Quatrième conséquence
Pour tirer le meilleur de vos fichiers, il faut accepter de stocker des volumes plus importants, un DNG occupant environ 3 fois la taille d’un RAW ou d’un TIFF sur le disque. On n’a rien sans rien …
Quel rapport avec la photographie et pourquoi utiliser le fichier DNG ?
Vous vous demandez peut-être pourquoi ne pas effectuer toutes les opérations de traitement du RAW dans le même logiciel, et éviter ainsi ces problèmes de linéarité et de format DNG ?
Le traitement d’un fichier RAW comporte deux étapes : l’ajustement technique et l’ajustement créatif.
L’ajustement technique
Il consiste à réduire le bruit numérique et les aberrations optiques et chromatiques. Le fichier est « plus propre ».
L’ajustement créatif
Il consiste à donner à votre photo le rendu visuel qu’elle mérite, celui que vous voulez lui donner.
Certains logiciels sont meilleurs que d’autres pour effectuer l’ajustement technique. D’autres vous sont plus familiers pour l’ajustement créatif. En utilisant le meilleur de ces deux mondes vous optimisez la qualité et le rendu final de vos images. Le DNG est alors le format pivot idéal pour passer d’un logiciel à l’autre.
Le DNG vous concerne si :
- vous traitez des images très bruitées, et/ou comportant des aberrations importantes,
- vous voulez obtenir la meilleure image qu’est capable de fournir votre matériel photo,
- vous ne croyez pas en l’avenir des marques et vous désirez disposer de fichiers RAW compatibles avec la plupart des logiciels,
- vous ne manquez pas d’espace disque (le DNG augmente de façon sensible la taille des fichiers),
- vous utilisez plusieurs logiciels spécialisés et vous ne souhaitez pas rompre le flux RAW en passant de l’un à l’autre.
Le DNG ne vous concerne pas si :
- vous ne faites que du JPG !
- vous utilisez un logiciel de traitement RAW automatisé qui ne vous laisse pas décider du résultat,
- vous n’utilisez pas les hautes sensibilités (génératrices de bruit numérique),
- vous n’avez que des optiques pros avec très peu d’aberrations optiques,
- vous vous moquez de tout ça, seuls les aspects créatifs comptent pour vous,
- vous n’avez pas de temps à perdre avec plusieurs logiciels, un c’est déjà bien assez !

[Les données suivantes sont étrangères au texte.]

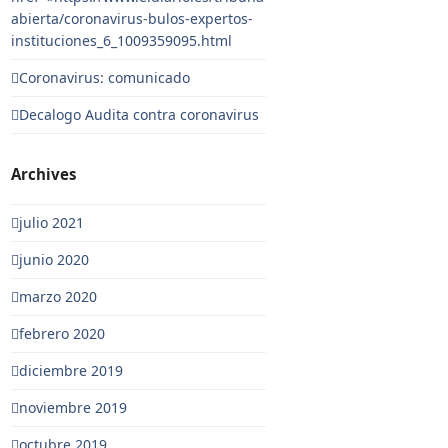
abierta/coronavirus-bulos-expertos-
instituciones_6_1009359095.html
Coronavirus: comunicado
Decalogo Audita contra coronavirus
Archives
julio 2021
junio 2020
marzo 2020
febrero 2020
diciembre 2019
noviembre 2019
octubre 2019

Note : j’ai conscience que cet article est incomplet, les puristes du traitement d’images auront d’autres arguments en faveur comme en défaveur du DNG. Mon propos n’était pas de faire une description théorique complète de ces fichiers mais bien de vous livrer des éléments de compréhension pour savoir quoi faire du DNG si votre logiciel vous le propose.

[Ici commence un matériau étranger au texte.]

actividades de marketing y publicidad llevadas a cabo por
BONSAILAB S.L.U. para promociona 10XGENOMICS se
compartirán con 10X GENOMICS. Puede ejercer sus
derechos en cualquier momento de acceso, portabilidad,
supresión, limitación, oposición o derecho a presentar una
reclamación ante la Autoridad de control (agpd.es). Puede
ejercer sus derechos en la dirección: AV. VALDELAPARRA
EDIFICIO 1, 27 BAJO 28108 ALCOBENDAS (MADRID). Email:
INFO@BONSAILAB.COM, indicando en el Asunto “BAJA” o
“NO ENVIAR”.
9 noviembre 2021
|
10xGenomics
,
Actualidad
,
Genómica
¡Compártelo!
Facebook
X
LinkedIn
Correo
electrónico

Si vous constatez une erreur flagrante dans la description ci-dessus, merci de m’en faire part avec les sources correspondantes via les commentaires.
Cet article vous a aidé ?
Recevez ma boîte à outils photo pour progresser en photo même si vous n'avez que 5 minutes par jour.
Excellent article, clair et précis.
J’avais trouvé tout cela en cherchant dans des dizaines d’endroits, de manière fouillis, parfois trop simplifiée, parfois trop compliquée. Et ça m’avait pris beaucoup de temps et posé beaucoup de questions.

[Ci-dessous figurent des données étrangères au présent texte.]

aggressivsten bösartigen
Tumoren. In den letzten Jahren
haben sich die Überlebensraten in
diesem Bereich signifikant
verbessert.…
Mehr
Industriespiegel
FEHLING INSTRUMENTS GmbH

Là tout est résumé de manière très claire, et pas si difficile à comprendre je suppose pour ceux qui découvrent.
Bravo et merci 🙂
Bonjour Jean-Christophe,
Merci pour cet article.
Juste une question, convertis-tu de suite tes photos en DNG au moment de leur importation dans LR pour ensuite les travailler ?
J’hésite toujours à le faire et j’avoue ne pas voir le gain apporté par ce DNG.
(NIKON D7100, LR et PS en abonnement).
Cordialement
Raymond
Non, jamais. J’utilise mes RAW (NEF ou autres) sans conversion. Cela n’apporte rien de plus. Le NEF ne me sert que si je passe par un autre logiciel comme DxO PureRAW.